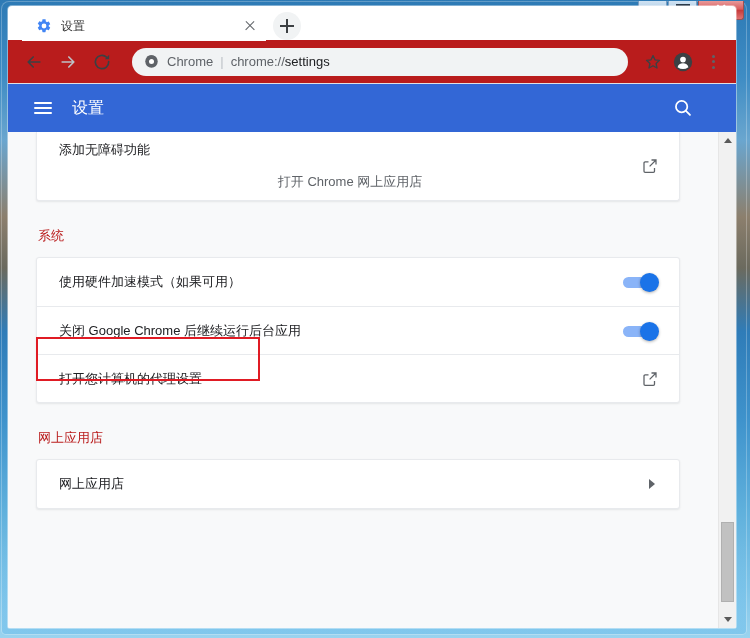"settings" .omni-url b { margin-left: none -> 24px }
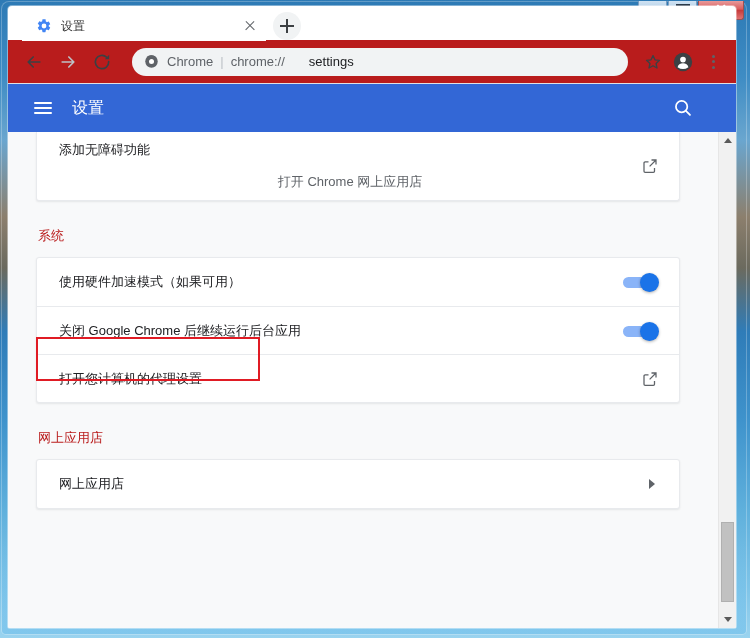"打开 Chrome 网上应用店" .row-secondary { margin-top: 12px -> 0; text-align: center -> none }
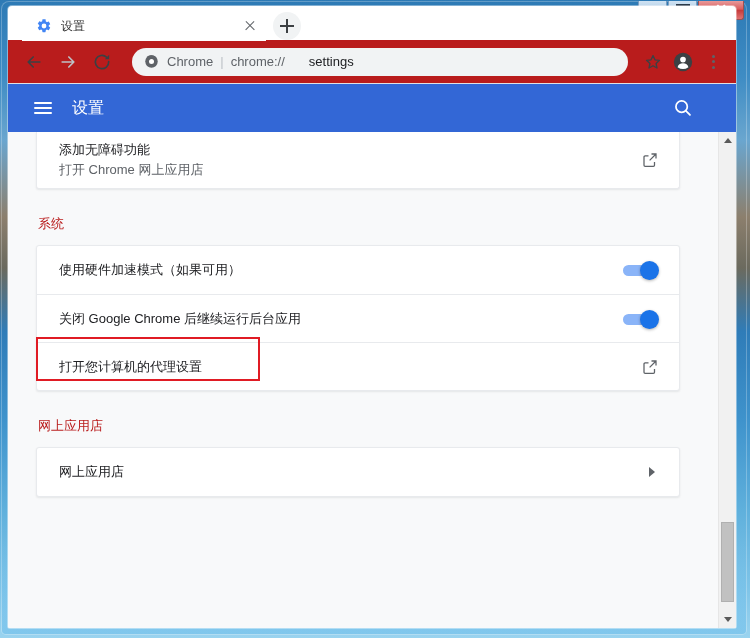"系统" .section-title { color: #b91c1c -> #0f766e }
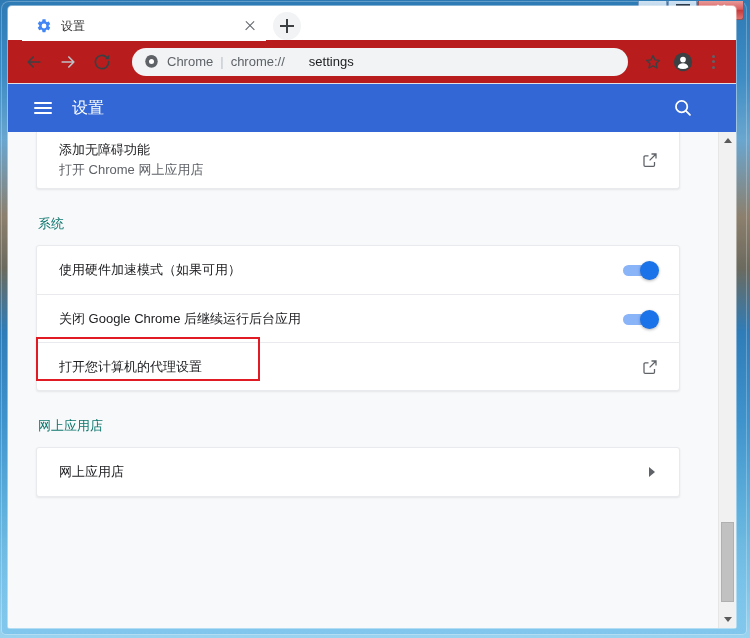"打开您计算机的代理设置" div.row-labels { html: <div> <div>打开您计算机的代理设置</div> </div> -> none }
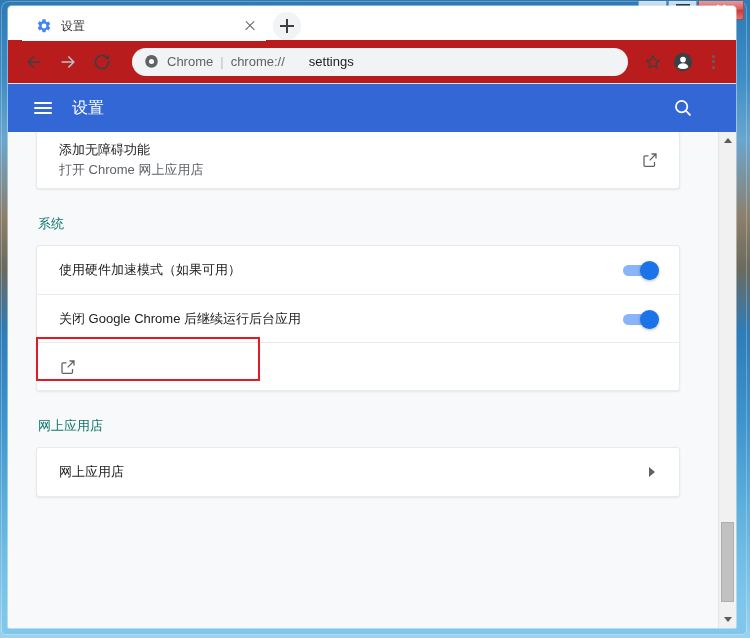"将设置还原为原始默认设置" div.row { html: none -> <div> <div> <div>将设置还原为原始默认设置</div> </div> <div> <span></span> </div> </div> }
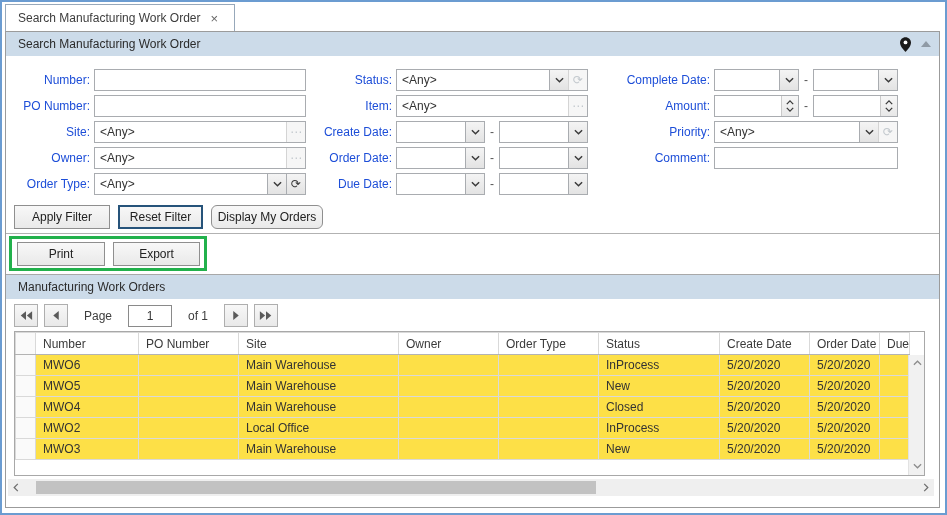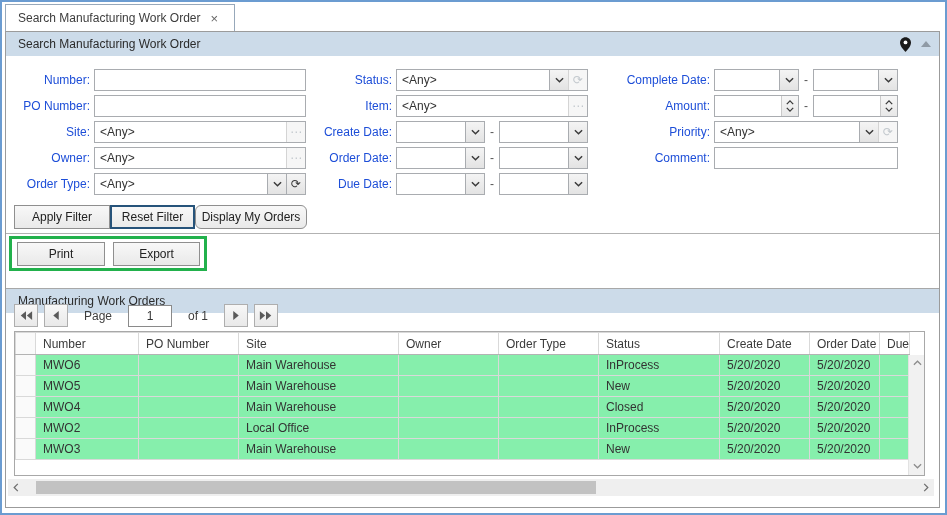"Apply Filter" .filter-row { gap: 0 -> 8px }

....

■ **REQUIRED WORK**: Your answer must be the records exactly as they stand, with no pictures in it.

■ **YOUR SOLUTION**:
"settings" .omni-url b { margin-left: none -> 24px }
"打开 Chrome 网上应用店" .row-secondary { margin-top: 12px -> 0; text-align: center -> none }
"系统" .section-title { color: #b91c1c -> #0f766e }
"打开您计算机的代理设置" div.row-labels { html: <div> <div>打开您计算机的代理设置</div> </div> -> none }
"将设置还原为原始默认设置" div.row { html: none -> <div> <div> <div>将设置还原为原始默认设置</div> </div> <div> <span></span> </div> </div> }
"Apply Filter" .filter-row { gap: 0 -> 8px }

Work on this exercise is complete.